For IPC, VortexOS primarily utilizes file-based system calls. The kernel needs to know which schemes to forward certain system calls to, which it determines through scheme prefixes or by tracking which scheme opened a file descriptor. File-based syscalls are tagged with either SYS_CLASS_PATH or SYS_CLASS_FILE. In the case of SYS_CLASS_PATH, the kernel matches the path prefix with the scheme name. For SYS_CLASS_FILE, the kernel remembers the scheme associated with the file descriptors. While most IPC operations use schemes, there are exceptions, such as standard pipes (similar to Linux's pipe2, read, write, close). Schemes can also establish custom pipe-like IPC mechanisms, like shm: and chan: from ipcd.
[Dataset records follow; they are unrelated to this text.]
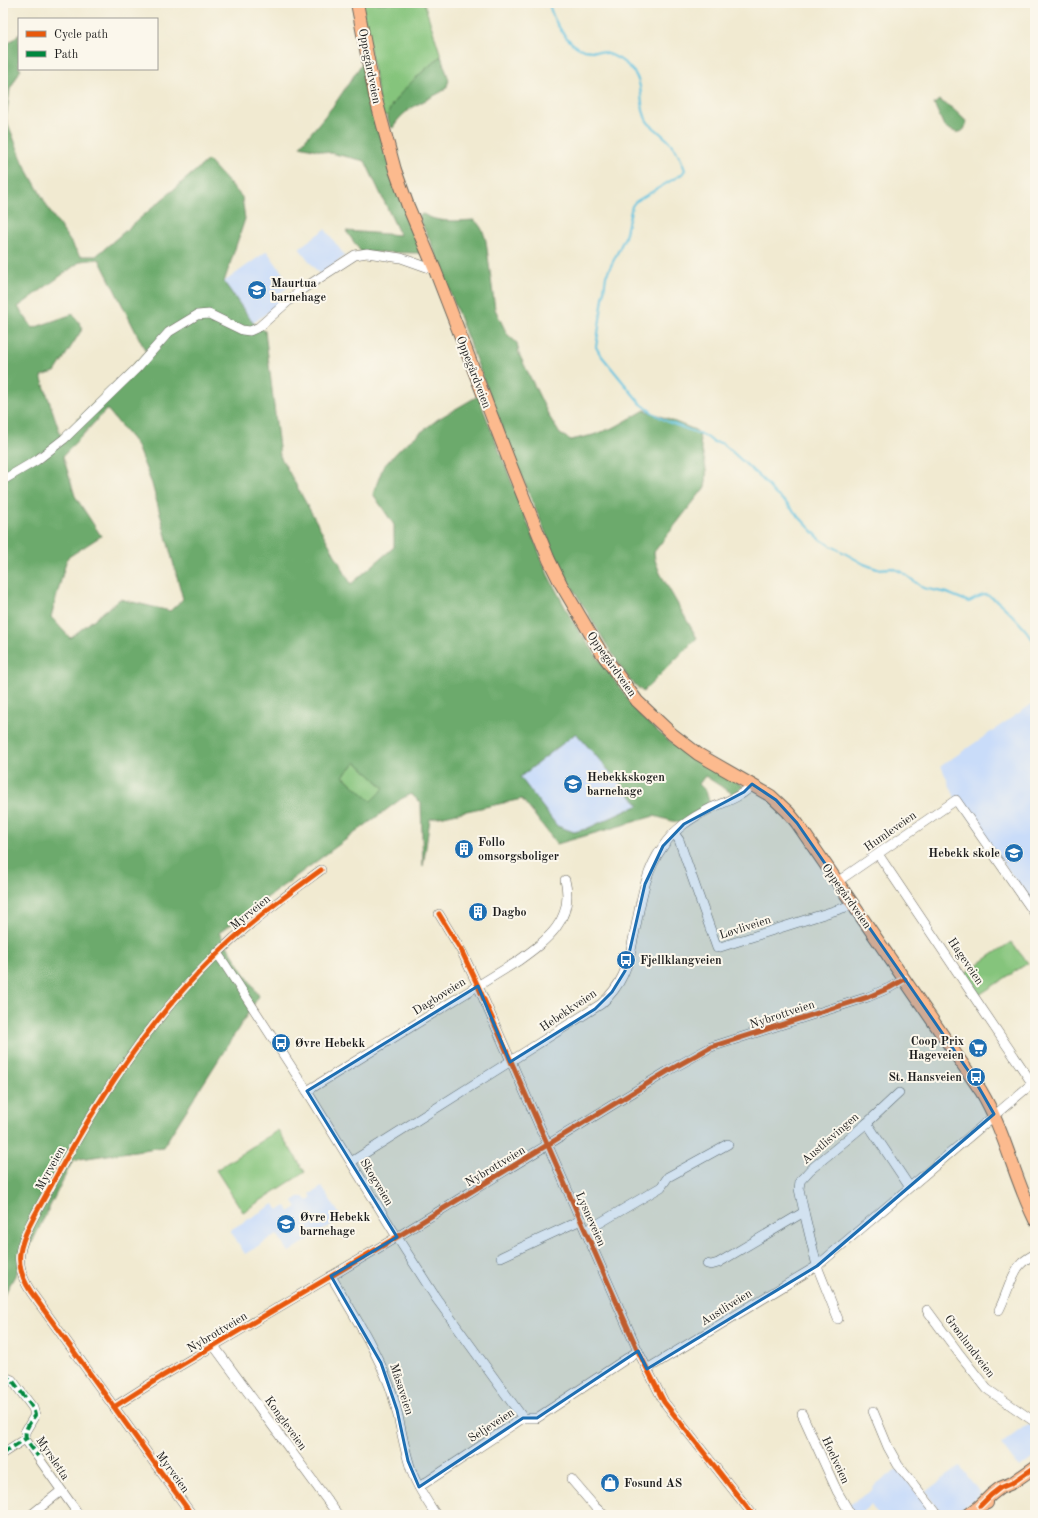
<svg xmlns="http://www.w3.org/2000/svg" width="1038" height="1518" font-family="'Old Standard TT',serif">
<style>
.built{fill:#c9dcf9}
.green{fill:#85c47c;stroke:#50704c}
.forest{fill:#6caa6c;stroke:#446344;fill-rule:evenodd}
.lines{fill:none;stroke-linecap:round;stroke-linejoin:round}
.stream{stroke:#63c3e1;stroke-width:2}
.minor-casing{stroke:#67645b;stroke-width:10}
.major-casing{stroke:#67645b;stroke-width:14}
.minor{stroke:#fff;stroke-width:9}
.major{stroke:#fcba8e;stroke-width:12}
.quiet{stroke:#00873e;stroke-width:4;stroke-dasharray:8 4;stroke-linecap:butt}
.cycleway-casing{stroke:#fbf7ec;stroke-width:8}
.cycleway{stroke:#e8590c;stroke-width:5}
.marked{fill:#1f6fb2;fill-opacity:0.2;stroke:#1f6fb2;stroke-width:3;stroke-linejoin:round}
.labels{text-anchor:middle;stroke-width:4;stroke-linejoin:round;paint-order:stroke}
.street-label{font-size:12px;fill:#1c1c1c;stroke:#fbf7ec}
.poi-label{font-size:12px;font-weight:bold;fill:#1c1c1c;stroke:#fbf7ec;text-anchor:start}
</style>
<rect width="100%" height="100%" fill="#fbf7ec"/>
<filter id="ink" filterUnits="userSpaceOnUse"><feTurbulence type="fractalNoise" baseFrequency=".025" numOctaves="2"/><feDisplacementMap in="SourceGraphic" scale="8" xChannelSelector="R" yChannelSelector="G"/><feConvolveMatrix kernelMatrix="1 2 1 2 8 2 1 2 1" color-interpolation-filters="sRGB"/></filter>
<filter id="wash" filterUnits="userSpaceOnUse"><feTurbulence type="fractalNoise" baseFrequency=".012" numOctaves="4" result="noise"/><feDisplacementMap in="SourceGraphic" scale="16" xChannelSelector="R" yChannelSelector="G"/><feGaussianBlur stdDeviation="0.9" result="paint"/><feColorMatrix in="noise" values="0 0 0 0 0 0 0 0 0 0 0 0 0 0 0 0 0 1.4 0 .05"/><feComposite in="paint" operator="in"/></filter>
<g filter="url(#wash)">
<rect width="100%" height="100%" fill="#f1ead1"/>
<g class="built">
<path d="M 325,229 L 345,256 L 320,275 L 299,248 Z"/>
<path d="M 267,251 L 291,285 L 276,296 L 281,303 L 253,323 L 224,282 Z"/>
<path d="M 1035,702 L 1035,906 L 956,800 L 941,766 Z"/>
<path d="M 576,733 L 639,805 L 586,829 L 574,832 L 557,826 L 519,777 Z"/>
<path d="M 322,1187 L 342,1218 L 289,1252 L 277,1234 L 245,1254 L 230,1230 L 274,1204 L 278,1210 L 286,1206 L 289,1212 L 297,1207 L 293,1201 L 299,1197 L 304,1197 L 308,1201 L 312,1198 L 310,1194 Z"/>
<path d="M 1028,1424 L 1035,1429 L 1035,1457 L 1019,1468 L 1001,1444 Z"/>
<path d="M 960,1466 L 980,1493 L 979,1496 L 952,1515 L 945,1515 L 940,1511 L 925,1492 Z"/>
<path d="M 898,1469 L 934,1515 L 878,1515 L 871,1505 L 858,1515 L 854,1515 L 849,1505 L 871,1491 L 876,1484 Z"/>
</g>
<g class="green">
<path d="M 361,3 L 424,3 L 441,56 L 422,72 L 392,104 L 388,116 L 382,115 Z"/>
<path d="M 356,762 L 384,788 L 371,802 L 343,776 Z"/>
<path d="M 1011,942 L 1028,963 L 979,995 L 965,973 Z"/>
<path d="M 278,1130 L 305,1172 L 243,1212 L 216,1170 Z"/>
</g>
<g class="forest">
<path d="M 19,34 L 19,69 L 21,69 L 10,89 L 6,119 L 23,162 L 51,213 L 80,256 L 96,256 L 208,160 L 242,197 L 245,219 L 224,282 L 253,323 L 265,331 L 280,456 L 351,584 L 394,547 L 394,525 L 373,494 L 383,467 L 402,447 L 438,419 L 478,396 L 548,575 L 573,622 L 596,655 L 642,718 L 668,740 L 697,761 L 744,786 L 733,794 L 705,776 L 699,784 L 706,791 L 710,805 L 680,823 L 654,816 L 557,844 L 522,799 L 430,819 L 423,867 L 421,803 L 411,794 L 401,799 L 219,933 L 259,996 L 163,1147 L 73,1160 L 17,1272 L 3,1297 L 3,48 ZM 99,259 L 146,352 L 61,436 L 41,376 L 55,372 L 83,328 L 73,314 L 33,328 L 18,307 L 81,261 ZM 107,409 L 136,444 L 152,484 L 183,599 L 170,611 L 120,599 L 70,638 L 51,617 L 67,558 L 101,536 L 75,496 L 63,456 ZM 576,733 L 639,805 L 586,829 L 574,832 L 557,826 L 520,777 ZM 356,762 L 384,788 L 371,801 L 343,776 Z"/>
<path d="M 441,56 L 449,80 L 446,89 C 429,100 402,108 393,128 L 391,127 C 389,123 387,119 388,115 C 391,97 427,68 441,56 Z"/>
<path d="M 363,62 L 422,253 L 361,252 L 346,231 L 400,235 L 365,161 L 300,146 L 334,105 Z"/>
<path d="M 939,100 L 952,108 L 966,121 C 966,137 953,133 944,126 L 934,104 Z"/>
<path d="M 423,214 C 437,223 457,221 474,220 C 481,225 484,233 486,241 L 495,309 L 507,334 L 517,343 L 519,354 L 549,416 L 560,434 L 571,440 L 593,435 L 615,427 L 645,410 L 695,430 L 699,433 C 700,452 710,468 705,487 L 654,552 L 655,560 L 660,573 L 697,638 L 643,692 L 629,679 L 608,647 L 560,567 L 509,446 L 431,243 L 419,218 L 420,215 Z"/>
</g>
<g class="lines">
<path class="stream" d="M 549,3 C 552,19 567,45 584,50 C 590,51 597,51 602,52 C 614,55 626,62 633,71 C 645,85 638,106 647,121 C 650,126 656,129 660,133 C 673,143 680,154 685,170 L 682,174 L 635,202 L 632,206 L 625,237 L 606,276 L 597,341 L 596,347 L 600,354 L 640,403 L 653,413 L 668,422 L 707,437 L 713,442 L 721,443 L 728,448 L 763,480 L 775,494 L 784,501 L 821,540 L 864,564 L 877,569 L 892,568 L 902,572 L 923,588 L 947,593 L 969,602 C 974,600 981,594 986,595 C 998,597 1030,633 1035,644"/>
</g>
</g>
<g filter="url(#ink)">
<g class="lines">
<g class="minor-casing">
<g id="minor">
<path d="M 3,480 L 37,460 L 64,439 L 137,368 L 169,332 L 197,315 L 209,314 L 242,330 L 250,331 L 259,327 L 301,290 L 355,255 L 367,253 L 401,258 L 435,270"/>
<path d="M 674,833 L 679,840 L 717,948 L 843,908 L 853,904"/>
<path d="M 878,854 L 1032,1083"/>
<path d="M 837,882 L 956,800 L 1035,914"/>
<path d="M 439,914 L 462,952 L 478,986 L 638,1351 L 664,1402 L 753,1515"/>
<path d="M 217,953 L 224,963 L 307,1091 L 397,1237 L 436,1298 L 523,1418"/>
<path d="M 307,1091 L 518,961 C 547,940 575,920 565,880"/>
<path d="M 867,1123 L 909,1186"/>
<path d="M 351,1162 L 601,1004 C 610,996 618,986 623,975 C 628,964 631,952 633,940 C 640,909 643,874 662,848 C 674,829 691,818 711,808 C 723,803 746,795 752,784"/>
<path d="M 804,1212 L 817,1266 L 838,1319"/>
<path d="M 586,1231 L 661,1187 L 668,1177 L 728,1144"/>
<path d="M 501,1257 L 581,1220"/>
<path d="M 707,1264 L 711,1265 L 718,1263 L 804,1212 L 799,1189 L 800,1181 L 810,1170 L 867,1123 L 899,1093"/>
<path d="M 331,1276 C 352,1312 375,1347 390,1387 C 400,1415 402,1445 412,1472 C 417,1487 427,1501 436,1515"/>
<path d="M 927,1310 L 958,1352 L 987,1389 L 1035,1422"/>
<path d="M 999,1310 C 1006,1297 1011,1275 1020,1265 C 1024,1260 1030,1257 1035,1254"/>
<path d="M 214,1346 L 338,1515"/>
<path d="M 647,1369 L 817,1266 L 1035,1081"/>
<path d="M 3,1380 L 7,1378 L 12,1380 L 33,1408 L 35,1415 L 25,1432 L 25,1439 L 79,1515"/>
<path d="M 114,1407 L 161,1377 L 397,1237 L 668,1071 L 711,1047 L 868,997 L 889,988 L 905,979"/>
<path d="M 873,1411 L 888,1447 L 898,1465 L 938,1515"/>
<path d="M 802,1414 L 837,1491 L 851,1515"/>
<path d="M 3,1453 L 25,1439"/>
<path d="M 571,1479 L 595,1507 L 604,1515"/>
<path d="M 419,1487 L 523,1418 L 537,1418 L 638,1351"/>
<path d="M 31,1515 L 61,1491"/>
<path d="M 192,1515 L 31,1292 C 23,1280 18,1268 20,1253 C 23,1232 42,1203 52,1184 C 96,1103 145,1026 211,960 C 244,926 283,898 321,870"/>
</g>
</g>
<g class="major-casing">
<g id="major">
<path d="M 357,3 L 375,96 L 395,170 L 408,206 L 435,270 L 513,471 L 549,560 L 561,584 L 601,652 L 637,701 L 672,734 L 698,754 L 771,796 L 788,812 L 797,823 L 981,1091 C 1005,1131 1014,1178 1035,1220"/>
<path d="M 980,1506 L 991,1495 L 1000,1488 L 1012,1483 L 1035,1467"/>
<path d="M 968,1515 L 980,1506 L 987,1503"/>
</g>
</g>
<use href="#minor" class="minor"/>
<use href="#major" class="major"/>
<g class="quiet">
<path d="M 3,1380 L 7,1378 L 12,1380 L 33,1408 L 35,1415 C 20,1436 24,1437 38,1456"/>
<path d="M 3,1453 L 25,1439"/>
</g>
<g class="cycleway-casing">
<g id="cycleway">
<path d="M 439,914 L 462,952 L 478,986 L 638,1351 L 664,1402 L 753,1515"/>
<path d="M 114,1407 L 161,1377 L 397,1237 L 668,1071 L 711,1047 L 868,997 L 889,988 L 905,979"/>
<path d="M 980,1506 L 991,1495 L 1000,1488 L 1012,1483 L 1035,1467"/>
<path d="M 192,1515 L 31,1292 C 23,1280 18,1268 20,1253 C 23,1232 42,1203 52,1184 C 96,1103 145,1026 211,960 C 244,926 283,898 321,870"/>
</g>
</g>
<use href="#cycleway" class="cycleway"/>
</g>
</g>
<path class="marked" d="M 752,784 L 776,800 L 797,823 L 974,1079 L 994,1114 L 817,1266 L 647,1369 L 638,1351 L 537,1418 L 523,1418 L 419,1487 L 408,1461 L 397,1410 L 381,1363 L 331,1276 L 397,1237 L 307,1091 L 478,986 L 510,1062 L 595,1009 L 612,992 L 625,971 L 645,884 L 663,846 L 684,824 L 744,792 Z"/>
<defs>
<g id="school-disc" transform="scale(1)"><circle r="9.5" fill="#1f6fb2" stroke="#fbf7ec"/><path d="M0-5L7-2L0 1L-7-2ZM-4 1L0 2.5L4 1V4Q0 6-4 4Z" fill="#fff"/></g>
<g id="building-disc" transform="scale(1)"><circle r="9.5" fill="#1f6fb2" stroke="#fbf7ec"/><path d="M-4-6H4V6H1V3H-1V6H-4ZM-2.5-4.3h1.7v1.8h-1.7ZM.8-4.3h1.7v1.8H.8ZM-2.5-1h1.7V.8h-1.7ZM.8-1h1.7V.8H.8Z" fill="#fff"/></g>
<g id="bus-disc" transform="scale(1)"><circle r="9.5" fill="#1f6fb2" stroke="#fbf7ec"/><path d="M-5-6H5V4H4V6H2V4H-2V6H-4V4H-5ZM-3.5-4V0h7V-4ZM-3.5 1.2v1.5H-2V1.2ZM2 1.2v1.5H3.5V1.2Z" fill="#fff"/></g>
<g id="supermarket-disc" transform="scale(1)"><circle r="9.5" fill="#1f6fb2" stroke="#fbf7ec"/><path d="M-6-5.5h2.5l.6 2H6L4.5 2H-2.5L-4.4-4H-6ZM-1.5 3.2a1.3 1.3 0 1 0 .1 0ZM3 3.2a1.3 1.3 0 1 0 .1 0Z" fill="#fff"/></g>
<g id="shop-disc" transform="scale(1)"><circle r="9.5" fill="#1f6fb2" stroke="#fbf7ec"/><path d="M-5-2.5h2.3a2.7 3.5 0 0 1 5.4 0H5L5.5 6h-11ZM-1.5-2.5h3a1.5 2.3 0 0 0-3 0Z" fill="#fff"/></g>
</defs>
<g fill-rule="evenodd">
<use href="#school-disc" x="257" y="290"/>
<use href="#school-disc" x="573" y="784"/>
<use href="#building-disc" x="464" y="849"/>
<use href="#school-disc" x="1014" y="853"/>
<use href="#building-disc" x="478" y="912"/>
<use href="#bus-disc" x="626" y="960"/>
<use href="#bus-disc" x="281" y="1043"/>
<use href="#supermarket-disc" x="978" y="1048"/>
<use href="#bus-disc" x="976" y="1077"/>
<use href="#school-disc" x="286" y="1224"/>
<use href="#shop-disc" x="610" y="1483"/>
</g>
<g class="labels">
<g class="street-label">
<text transform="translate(370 66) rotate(79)" y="4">Oppegårdveien</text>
<text transform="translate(474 372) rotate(69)" y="4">Oppegårdveien</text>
<text transform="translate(612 664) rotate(55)" y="4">Oppegårdveien</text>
<text transform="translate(890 831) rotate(-35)" y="4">Humleveien</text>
<text transform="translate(847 896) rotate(55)" y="4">Oppegårdveien</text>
<text transform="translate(250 912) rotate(-39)" y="4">Myrveien</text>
<text transform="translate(745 927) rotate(-18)" y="4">Løvliveien</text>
<text transform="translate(966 961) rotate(56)" y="4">Hageveien</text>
<text transform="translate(439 996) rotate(-32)" y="4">Dagboveien</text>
<text transform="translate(568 1010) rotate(-34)" y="4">Hebekkveien</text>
<text transform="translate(782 1014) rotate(-18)" y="4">Nybrottveien</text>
<text transform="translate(830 1138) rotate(-41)" y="4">Austlisvingen</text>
<text transform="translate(495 1166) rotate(-31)" y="4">Nybrottveien</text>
<text transform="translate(50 1168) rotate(-61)" y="4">Myrveien</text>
<text transform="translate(377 1182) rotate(59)" y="4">Skogveien</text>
<text transform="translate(591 1219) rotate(66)" y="4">Lysneveien</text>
<text transform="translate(726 1307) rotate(-32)" y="4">Austliveien</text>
<text transform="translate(217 1332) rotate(-31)" y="4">Nybrottveien</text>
<text transform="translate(970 1346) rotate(53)" y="4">Grønlundveien</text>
<text transform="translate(402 1389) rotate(72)" y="4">Måsaveien</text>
<text transform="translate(286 1423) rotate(54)" y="4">Kongleveien</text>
<text transform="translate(491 1425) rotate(-33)" y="4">Seljeveien</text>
<text transform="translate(53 1458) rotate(56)" y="4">Myrsletta</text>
<text transform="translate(836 1460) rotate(65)" y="4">Hoelveien</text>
<text transform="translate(173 1472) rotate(54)" y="4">Myrveien</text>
</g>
<g class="poi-label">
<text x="271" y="287">Maurtua<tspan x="271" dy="14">barnehage</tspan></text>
<text x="587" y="781">Hebekkskogen<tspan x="587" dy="14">barnehage</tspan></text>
<text x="478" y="846">Follo<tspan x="478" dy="14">omsorgsboliger</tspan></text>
<text x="1000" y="857" text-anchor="end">Hebekk skole</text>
<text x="492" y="916">Dagbo</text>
<text x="640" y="964">Fjellklangveien</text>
<text x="964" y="1045" text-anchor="end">Coop Prix<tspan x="964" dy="14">Hageveien</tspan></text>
<text x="295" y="1047">Øvre Hebekk</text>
<text x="962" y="1081" text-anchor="end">St. Hansveien</text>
<text x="300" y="1221">Øvre Hebekk<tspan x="300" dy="14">barnehage</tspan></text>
<text x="624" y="1487">Fosund AS</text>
</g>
</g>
<rect width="1038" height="1518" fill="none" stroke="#fbf7ec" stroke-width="16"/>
<rect x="18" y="18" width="140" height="52" fill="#fbf7ec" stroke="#a29f99"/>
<rect x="26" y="31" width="20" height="6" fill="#e8590c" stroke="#a29f99"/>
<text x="54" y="38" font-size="12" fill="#1c1c1c">Cycle path</text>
<rect x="26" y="51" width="20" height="6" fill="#00873e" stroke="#a29f99"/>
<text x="54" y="58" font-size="12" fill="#1c1c1c">Path</text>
</svg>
Schemes are implemented as Rust traits within the kernel, with built-in kernel schemes adhering to this trait. User-space schemes are provided via the UserScheme trait implementor, which involves messaging between the kernel and the scheme daemon. This communication channel is established when scheme daemons open a :SCHEME_NAME, which is parsed to the root scheme "" with path "SCHEME_NAME". Messages are sent by reading from and writing to the root scheme file descriptor.

Thus, file-based syscalls interacting with user-space files send messages to the respective scheme daemon. The results of these operations are sent back to the kernel, which then returns the outcome to the process that made the syscall.

Communication between user-space and the kernel is generally efficient, although the current syscall handler implementation may be somewhat unoptimized. Systems with Meltdown mitigations might experience exceptions, but such mitigations have not yet been implemented.